O ministro da Ciência, Tecnologia, Inovações e Comunicações, Marcos Pontes, acompanhou a aprovação da matéria no Plenário e enfatizou que as comunidades quilombolas da região serão beneficiadas com a operação de Alcântara.


“O acordo afeta essas comunidades quilombolas de forma positiva. Queremos que aquela região seja integrada à operação do centro de forma que ele traga desenvolvimento social e econômico. Nós vamos conversar com as comunidades, o governo local e preparar a infraestrutura: onde vai ter estradas, escolas, hotéis, qual a cadeia produtiva. Tem que entrar escolas de ensino básico, escolas profissionalizantes, preparar novas empresas, formação de mão de obra local. Uma vez que esses planos estejam prontos, a gente entra na fase de operação”, disse.


Benefícios


A estimativa é que durante o tempo em que o acordo não foi assinado, nos últimos 20 anos, o Brasil deixou de ganhar cerca de R$ 15 bilhões, levando em conta 5% dos lançamentos ocorridos no mundo. Com a operação do CEA e a estimativa conservadora de que o Brasil participe de 1% do mercado mundial, o cálculo é que o país arrecade por ano US$ 3,5 bilhões, podendo chegar a US$ 10 bilhões em 2040.


Além disso, a entrada do Brasil no mercado de lançamentos espaciais e a operação do Centro Espacial de Alcântara abrem um conjunto de oportunidades que vão permitir a criação de novas empresas, geração de empregos e ampliação do empreendedorismo e negócios de base local.


Vantagens


O Centro Espacial de Alcântara possui privilegiada localização geográfica a 2° 18’ da linha do Equador, o que propicia uma economia nas operações de até 30% se comparado a outros centros de lançamento pelo mundo. É conhecido como a “Janela Brasileira para o Espaço” e também o principal centro de lançamento situado no hemisfério sul do planeta.


O que é o AST?


Aproximadamente 80% das partes de todos os foguetes e satélites são americanas. Um acordo de salvaguardas tecnológicas entre os dois países significa que os Estados Unidos permitem que o Brasil lance objetos nacionais ou internacionais no espaço, para fins pacíficos, que contenham desde um minúsculo chip americano até um sistema complexo, sem que a tecnologia usada corra o risco de ser copiada. Apenas isso.
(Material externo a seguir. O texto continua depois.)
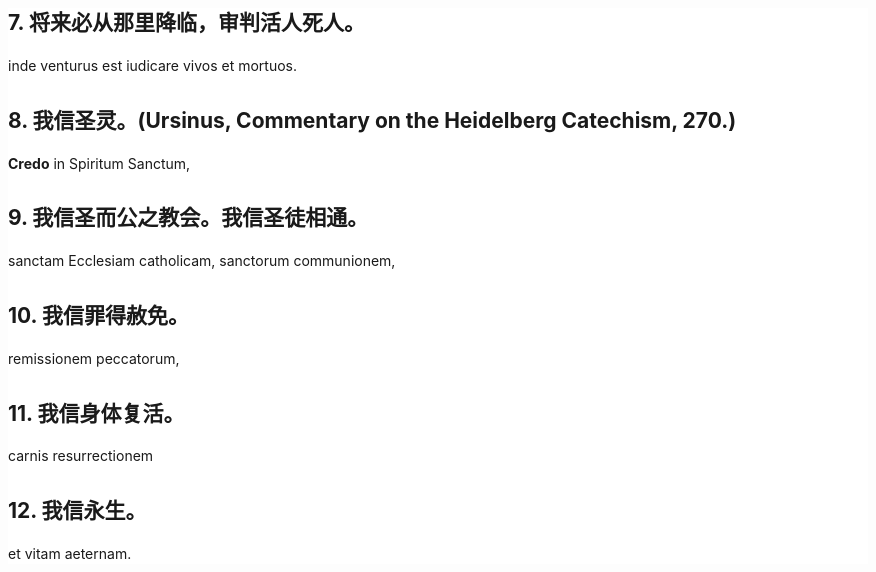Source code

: ## 7. 将来必从那里降临，审判活人死人。
inde venturus est iudicare vivos et mortuos.

## 8. 我信圣灵。(Ursinus, Commentary on the Heidelberg Catechism, 270.)
**Credo** in Spiritum Sanctum,

## 9. 我信圣而公之教会。我信圣徒相通。
sanctam Ecclesiam catholicam, sanctorum communionem,

## 10. 我信罪得赦免。
remissionem peccatorum,

## 11. 我信身体复活。
carnis resurrectionem

## 12. 我信永生。
et vitam aeternam.

[^1^]: Rufinus Tyrannius Aquileia, Commentary on the Apostles' Creed, 2, edited and translated by J. N. D. Kelly, Ancient Christian Writers, vol. 20, cited in G. C. Stead, "The Apostles' Creed", in Foundation Documents of the Faithed. Cyril S. Rodd (Edinburgh: T&T Clark, 1987)2; J. N. D. Kelly, Early Christian Creeds (London: Continuum, 1972), 1
[^101^]: Catechesis, summa theologiae per questiones et responsiones exposita in D. Zachariae Ursini opera theologica, ed. Quirinus Reuter (Heidelberg: John Lancellot, 1612), Zacharias Ursinus, The Commentary of Zacharias Ursinus on the Heidelberg Catechism, Trans. by G. W. Williard, (Columbus: Scott & Bascom, 1852; Reprint Phillipsburg: P&R, 1985), 139.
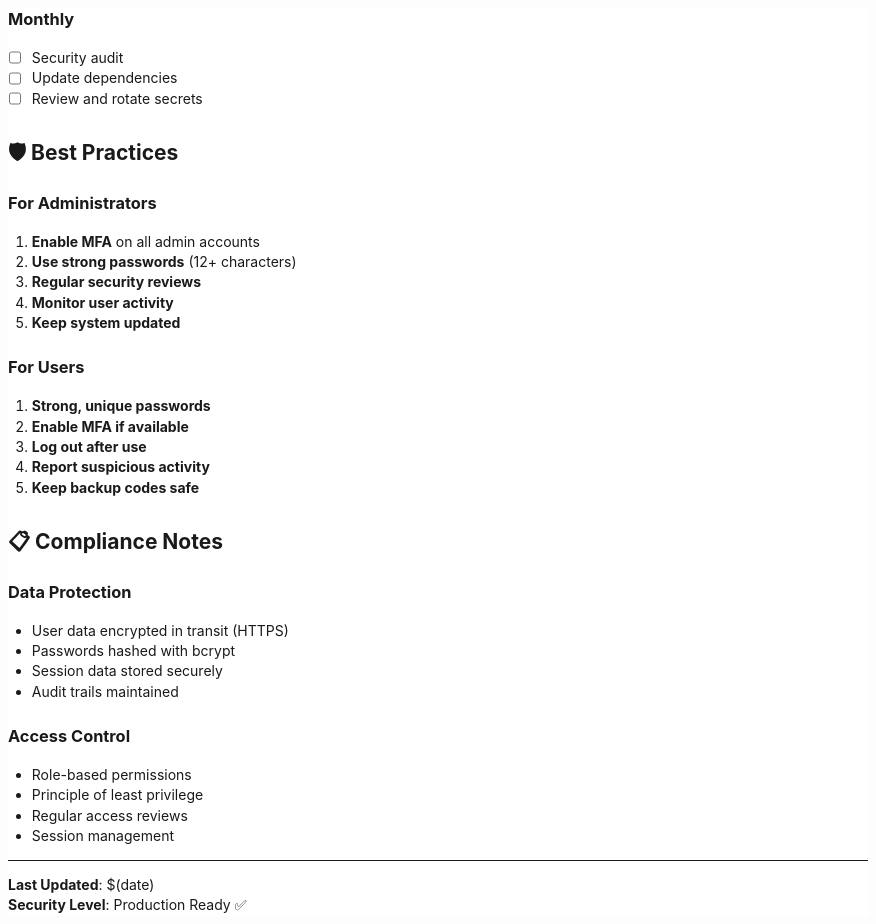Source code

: ### Monthly
- [ ] Security audit
- [ ] Update dependencies
- [ ] Review and rotate secrets

## 🛡️ Best Practices

### For Administrators
1. **Enable MFA** on all admin accounts
2. **Use strong passwords** (12+ characters)
3. **Regular security reviews**
4. **Monitor user activity**
5. **Keep system updated**

### For Users
1. **Strong, unique passwords**
2. **Enable MFA if available**
3. **Log out after use**
4. **Report suspicious activity**
5. **Keep backup codes safe**

## 📋 Compliance Notes

### Data Protection
- User data encrypted in transit (HTTPS)
- Passwords hashed with bcrypt
- Session data stored securely
- Audit trails maintained

### Access Control
- Role-based permissions
- Principle of least privilege
- Regular access reviews
- Session management

---

**Last Updated**: $(date)  
**Security Level**: Production Ready ✅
Em contrapartida, o Brasil garante meios de proteger a tecnologia americana e será remunerado pelo uso da estrutura nacional. Isso abre caminho para o desenvolvimento do Programa Espacial Brasileiro e vai promover a região.


Soberania


 


Segundo o acordo, quem decide sobre o acesso a qualquer parte do Centro Espacial de Alcântara e controla todas as operações é o Brasil. A soberania é inviolável. O Centro Espacial Brasileiro continuará sendo controlado exclusivamente pelo governo brasileiro. Sob a jurisdição do Ministério da Defesa, e com a participação da Agência Espacial Brasileira (AEB), do Ministério da Ciência, Tecnologia, Inovações e Comunicações (MCTIC) e outras instituições, no que couber, todas as atividades no Centro ocorrerão sob a supervisão do Brasil, exatamente como acontece hoje.